**BRIEF**
Count the lines in the records below that contain the word "none", and give only that count.

[Source records]
- Opening Delimiter -
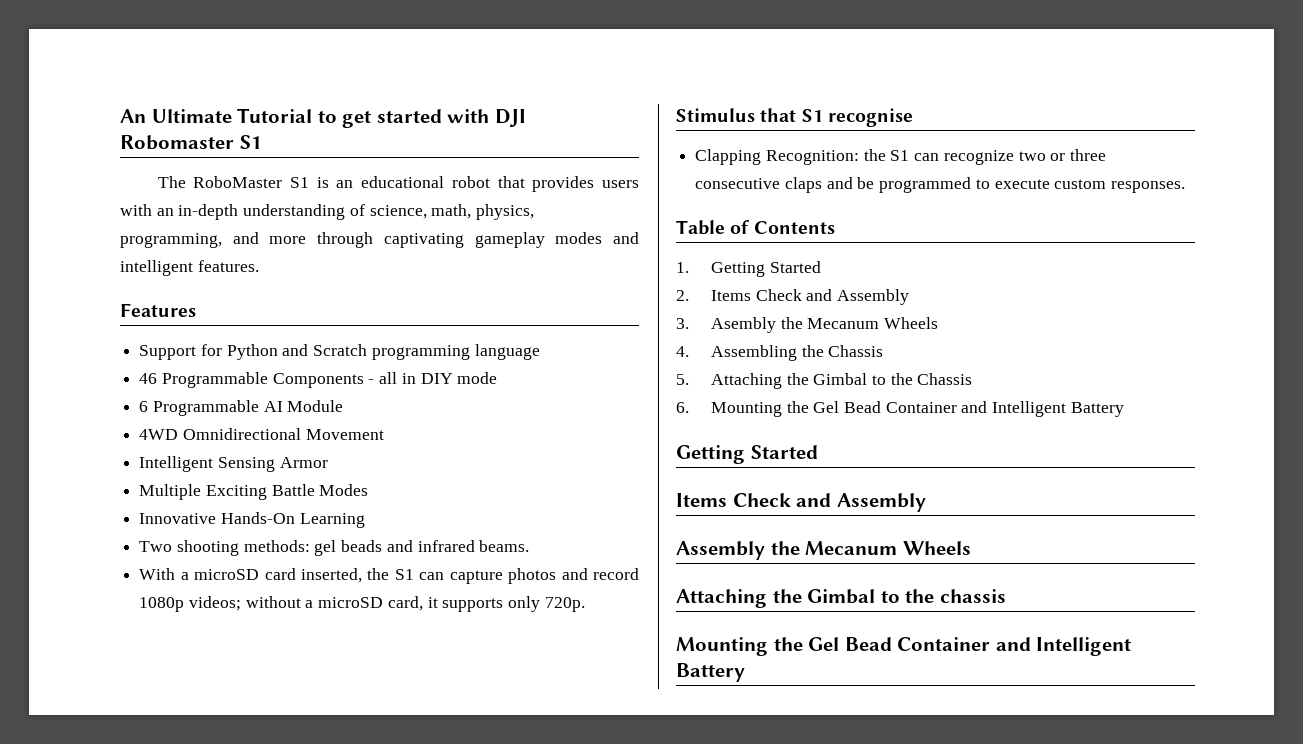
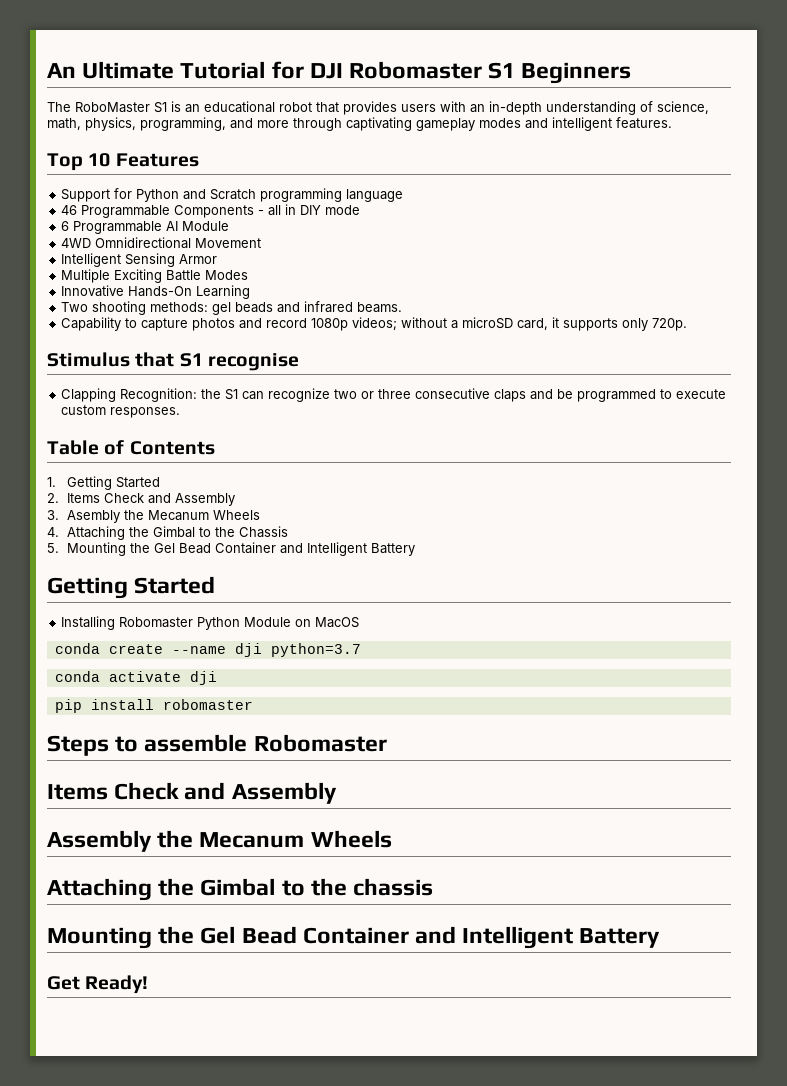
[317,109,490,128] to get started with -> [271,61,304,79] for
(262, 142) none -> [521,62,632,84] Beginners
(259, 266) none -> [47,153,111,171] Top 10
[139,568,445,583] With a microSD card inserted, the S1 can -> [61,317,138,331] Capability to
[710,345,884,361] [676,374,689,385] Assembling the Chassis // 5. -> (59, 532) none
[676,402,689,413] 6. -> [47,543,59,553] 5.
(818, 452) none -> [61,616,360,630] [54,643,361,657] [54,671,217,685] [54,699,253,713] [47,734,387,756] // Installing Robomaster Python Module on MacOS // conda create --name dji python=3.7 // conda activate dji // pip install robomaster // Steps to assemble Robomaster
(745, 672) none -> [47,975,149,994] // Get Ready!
- Closing Delimiter -
**TASK RESULT**
5